_What you need to do_: Reproduce every line of the records below, character for character, with nothing changed or left out.

Extracted data: Begin

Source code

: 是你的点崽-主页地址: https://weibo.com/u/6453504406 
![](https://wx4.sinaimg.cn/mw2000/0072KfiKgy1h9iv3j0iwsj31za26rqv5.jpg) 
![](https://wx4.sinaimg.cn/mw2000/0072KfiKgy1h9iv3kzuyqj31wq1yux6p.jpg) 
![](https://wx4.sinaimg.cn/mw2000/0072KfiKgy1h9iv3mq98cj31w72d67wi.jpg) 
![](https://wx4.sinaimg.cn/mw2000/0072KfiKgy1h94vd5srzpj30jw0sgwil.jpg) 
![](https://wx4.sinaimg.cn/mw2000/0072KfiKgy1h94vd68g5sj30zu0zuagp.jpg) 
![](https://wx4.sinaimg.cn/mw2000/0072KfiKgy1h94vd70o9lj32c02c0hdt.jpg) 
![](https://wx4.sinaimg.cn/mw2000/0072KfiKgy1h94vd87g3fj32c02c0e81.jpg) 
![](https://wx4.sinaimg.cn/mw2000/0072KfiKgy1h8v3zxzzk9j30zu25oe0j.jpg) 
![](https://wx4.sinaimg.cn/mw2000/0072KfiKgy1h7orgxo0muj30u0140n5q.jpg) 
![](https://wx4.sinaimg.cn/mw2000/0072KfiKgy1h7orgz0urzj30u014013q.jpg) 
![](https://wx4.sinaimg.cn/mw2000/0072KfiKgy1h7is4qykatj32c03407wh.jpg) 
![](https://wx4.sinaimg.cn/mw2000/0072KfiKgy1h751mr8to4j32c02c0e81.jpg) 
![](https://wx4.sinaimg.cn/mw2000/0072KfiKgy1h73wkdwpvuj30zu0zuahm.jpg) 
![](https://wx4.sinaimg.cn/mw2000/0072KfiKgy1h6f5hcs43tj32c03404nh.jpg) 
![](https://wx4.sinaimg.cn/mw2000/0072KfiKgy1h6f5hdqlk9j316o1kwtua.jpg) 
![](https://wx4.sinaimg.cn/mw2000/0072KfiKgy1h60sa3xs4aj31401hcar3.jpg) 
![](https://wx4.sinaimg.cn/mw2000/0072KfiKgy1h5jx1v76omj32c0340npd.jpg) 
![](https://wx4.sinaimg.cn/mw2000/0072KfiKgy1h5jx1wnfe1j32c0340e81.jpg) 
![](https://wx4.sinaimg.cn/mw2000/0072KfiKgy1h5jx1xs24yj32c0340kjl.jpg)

Extracted data: End

_Task response_:
Source code

: 是你的点崽-主页地址: https://weibo.com/u/6453504406 
![](https://wx4.sinaimg.cn/mw2000/0072KfiKgy1h9iv3j0iwsj31za26rqv5.jpg) 
![](https://wx4.sinaimg.cn/mw2000/0072KfiKgy1h9iv3kzuyqj31wq1yux6p.jpg) 
![](https://wx4.sinaimg.cn/mw2000/0072KfiKgy1h9iv3mq98cj31w72d67wi.jpg) 
![](https://wx4.sinaimg.cn/mw2000/0072KfiKgy1h94vd5srzpj30jw0sgwil.jpg) 
![](https://wx4.sinaimg.cn/mw2000/0072KfiKgy1h94vd68g5sj30zu0zuagp.jpg) 
![](https://wx4.sinaimg.cn/mw2000/0072KfiKgy1h94vd70o9lj32c02c0hdt.jpg) 
![](https://wx4.sinaimg.cn/mw2000/0072KfiKgy1h94vd87g3fj32c02c0e81.jpg) 
![](https://wx4.sinaimg.cn/mw2000/0072KfiKgy1h8v3zxzzk9j30zu25oe0j.jpg) 
![](https://wx4.sinaimg.cn/mw2000/0072KfiKgy1h7orgxo0muj30u0140n5q.jpg) 
![](https://wx4.sinaimg.cn/mw2000/0072KfiKgy1h7orgz0urzj30u014013q.jpg) 
![](https://wx4.sinaimg.cn/mw2000/0072KfiKgy1h7is4qykatj32c03407wh.jpg) 
![](https://wx4.sinaimg.cn/mw2000/0072KfiKgy1h751mr8to4j32c02c0e81.jpg) 
![](https://wx4.sinaimg.cn/mw2000/0072KfiKgy1h73wkdwpvuj30zu0zuahm.jpg) 
![](https://wx4.sinaimg.cn/mw2000/0072KfiKgy1h6f5hcs43tj32c03404nh.jpg) 
![](https://wx4.sinaimg.cn/mw2000/0072KfiKgy1h6f5hdqlk9j316o1kwtua.jpg) 
![](https://wx4.sinaimg.cn/mw2000/0072KfiKgy1h60sa3xs4aj31401hcar3.jpg) 
![](https://wx4.sinaimg.cn/mw2000/0072KfiKgy1h5jx1v76omj32c0340npd.jpg) 
![](https://wx4.sinaimg.cn/mw2000/0072KfiKgy1h5jx1wnfe1j32c0340e81.jpg) 
![](https://wx4.sinaimg.cn/mw2000/0072KfiKgy1h5jx1xs24yj32c0340kjl.jpg)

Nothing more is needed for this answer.